Question
Thu February 21, 2013 By: Kashish Agarwal
please and how does it decide its shape?I mean is this always same to the shape as per VSEPR theory??is there a permanent rule to decide the type of hybridisation in a specfic compound? It is important..please help...

please explain in detail, as how to conclude which compound posses which hybridisation???

Expert Reply
Fri February 22, 2013
Hybridization explains not only the bonding between atoms, but also the shapes of molecules.
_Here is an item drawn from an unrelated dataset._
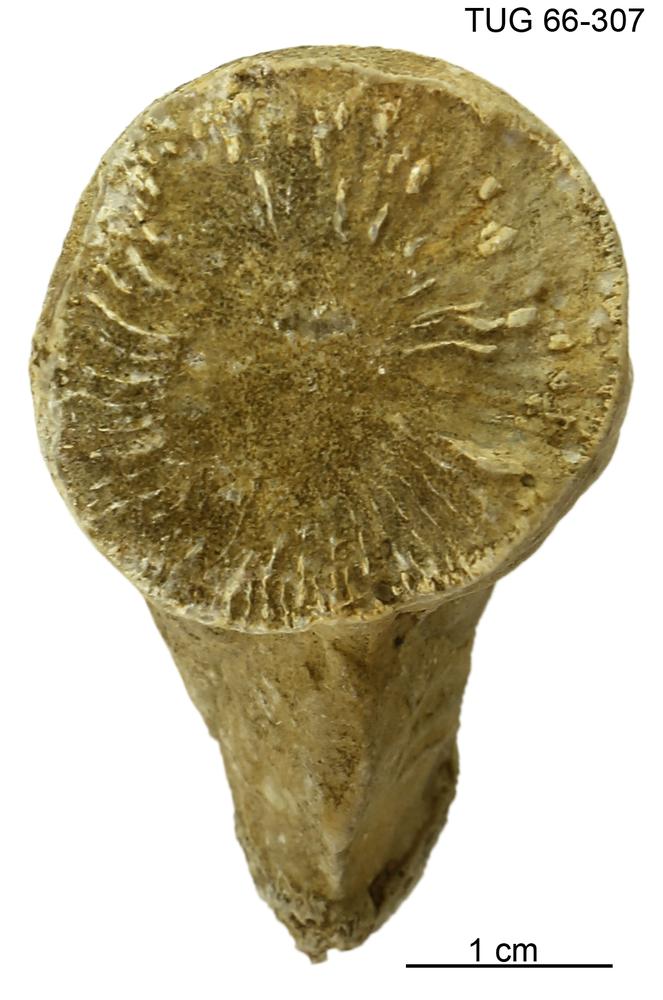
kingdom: Animalia
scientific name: Animalia
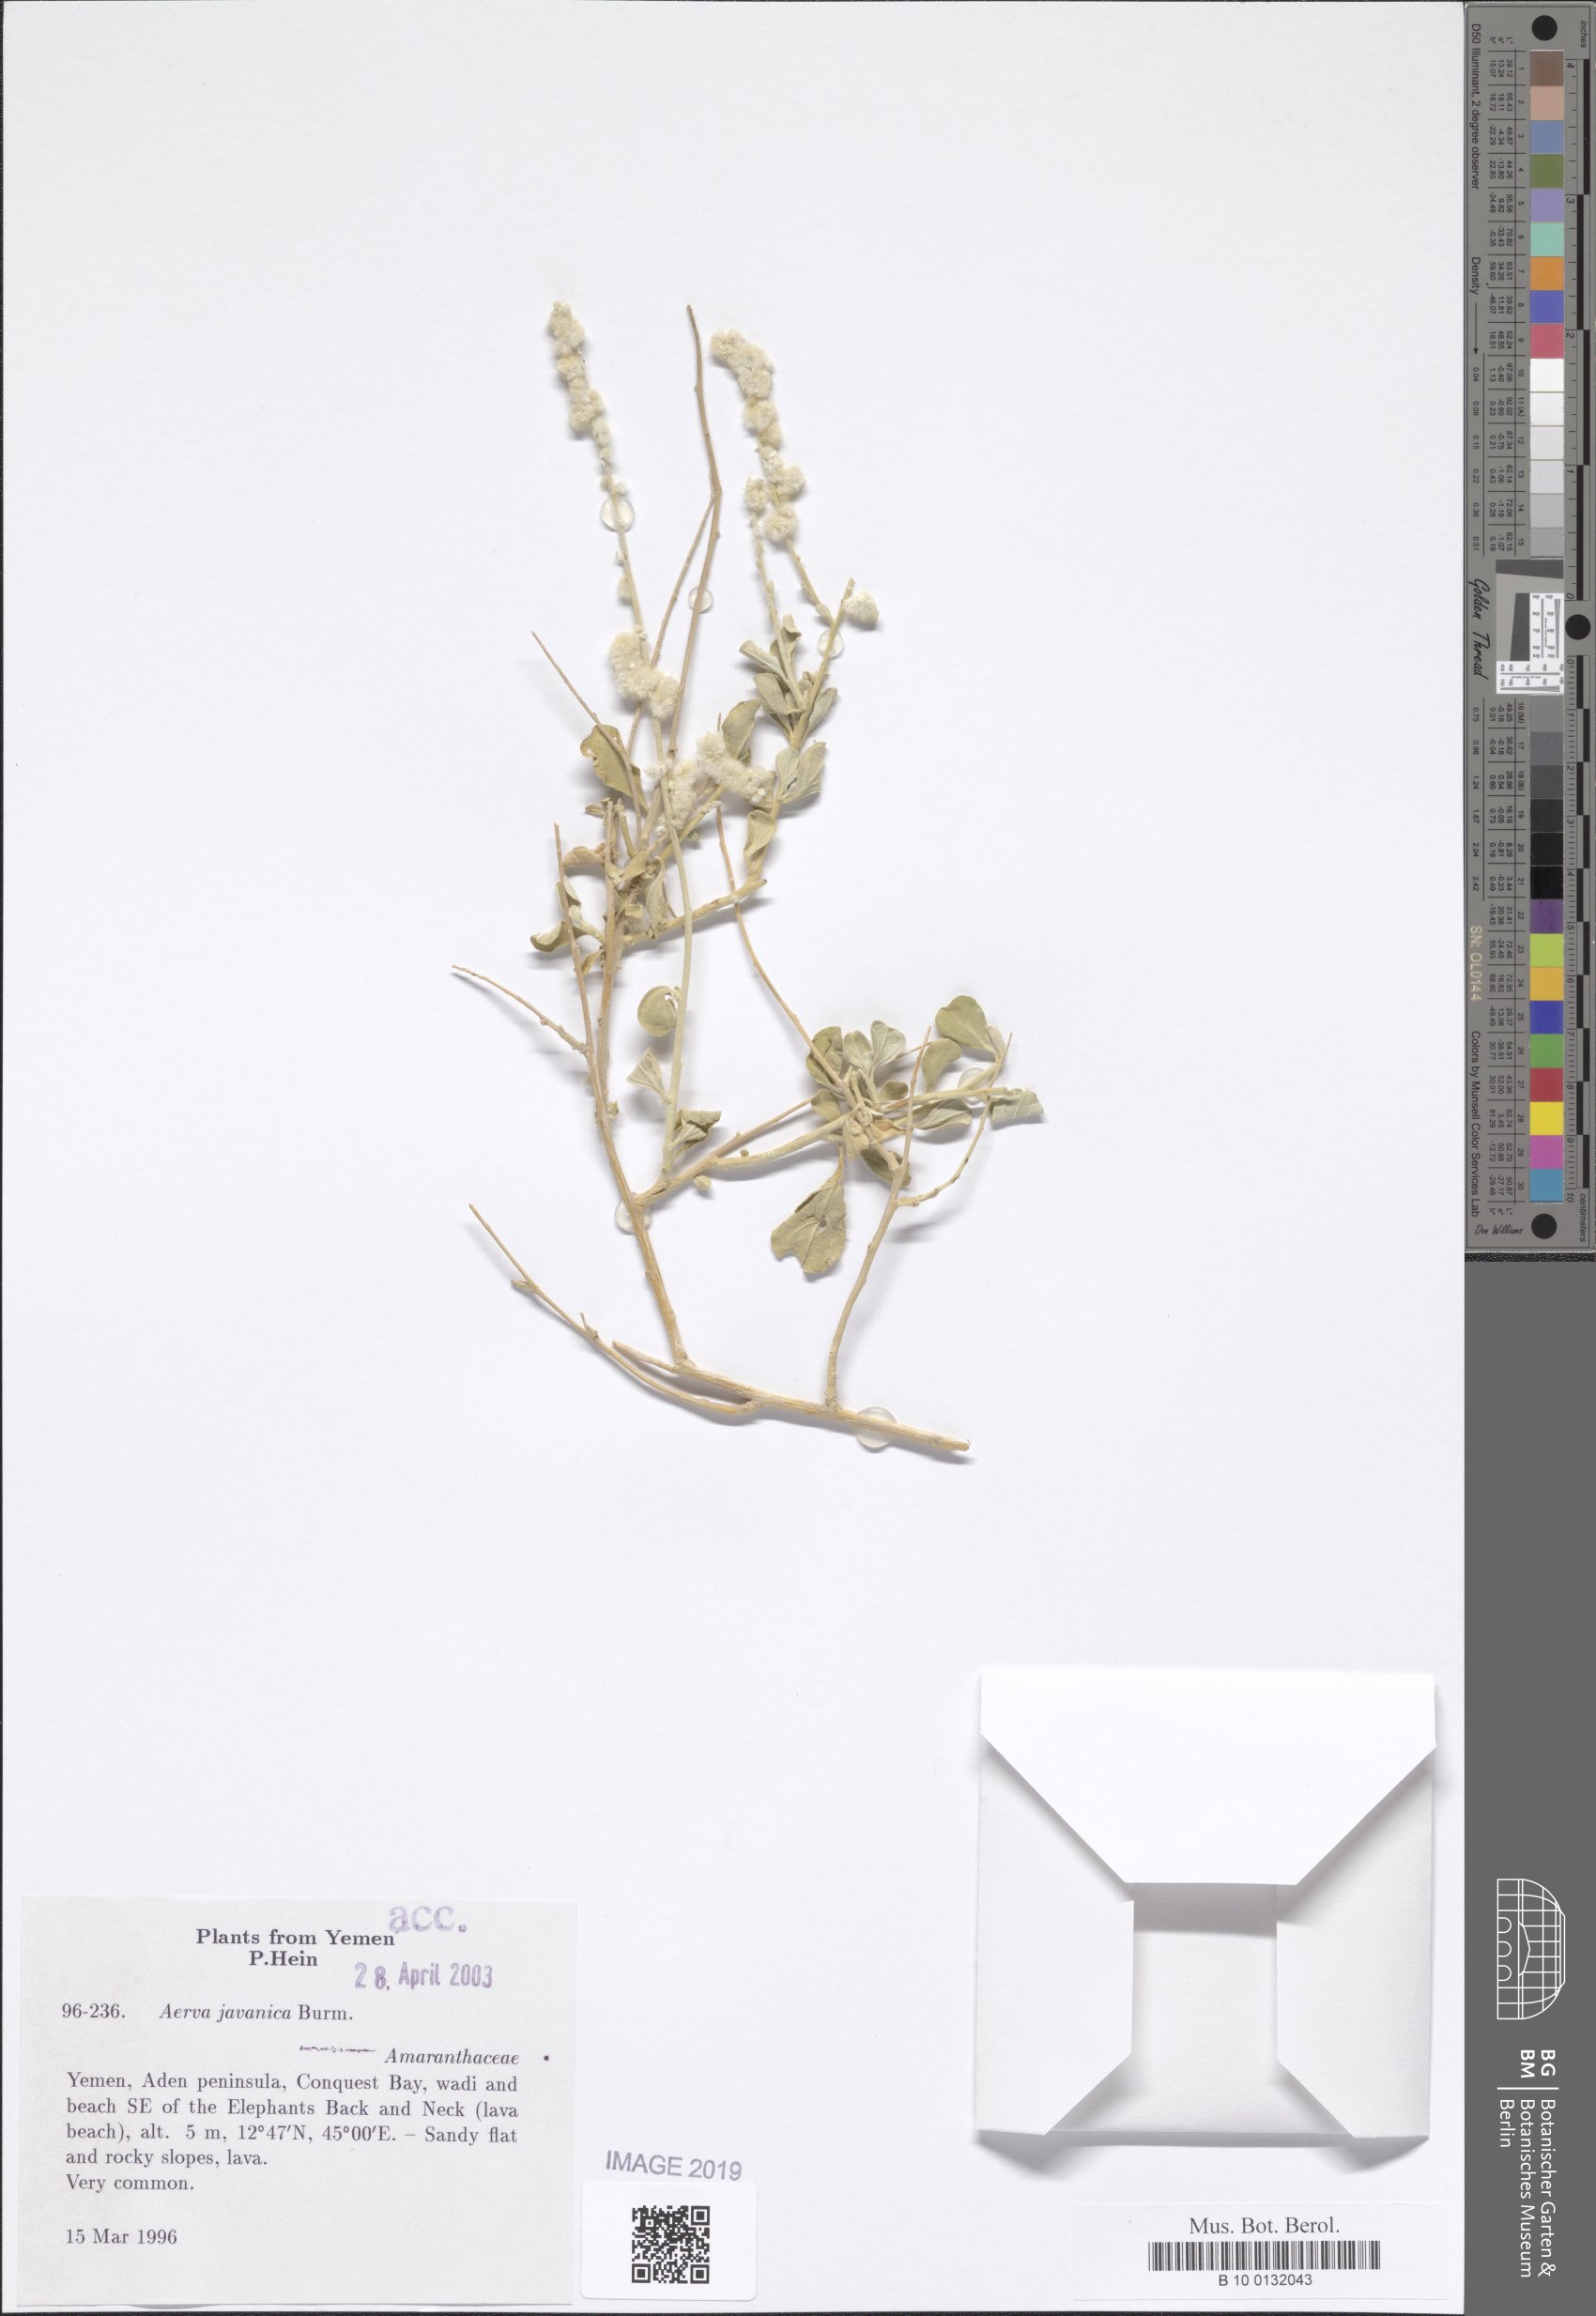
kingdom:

Hybridization means that two or more different pure atomic orbitals of the same energy level can be mixed (hybridized) to yield two or more hybrid atomic orbitals which are identical.

Hybrid orbitals contain;
(a) all unshared electron pairs (lone pairs)
(b) bonding electron pairs in single bonds (sigma bonds)
(c) one and only one of the electron pairs in a double or triple bond (again sigma bond, pi bonds not included).
In so far as the molecular geometry is concerned, a multiple bond acts as if it were a single bond. In other words, the "extra" electron pairs in a double bond or triple bond have no effect upon the geometry of a molecule.

The geometry of a molecule is fixed by the electron pairs in the hybrid orbitals about the central atom. These electron pairs in the hybrid orbitals may be bonding pairs or lone pairs. These electron pairs are directed to be as far apart as possible according to the VSEPR Theory and determines the shape of the molecules or polyatomic ions.

For example;
CO2:
O = C = O 
Carbon has 4 valence electrons and all these electrons are used to make bonds with two O atoms. The central atom C has no lone pair. The type of hybridization of C is "sp" (only two sigma bonds no lone pair).

SO2:
O - S = O There is a lone pair on S atom (cannot be shown)(O - S bond is a coordinate covalent bond, two bonding electrons are supplied by S atom)
Type of hybridization of S atom: 2 sigma and 1 lone pair, therefore sp2.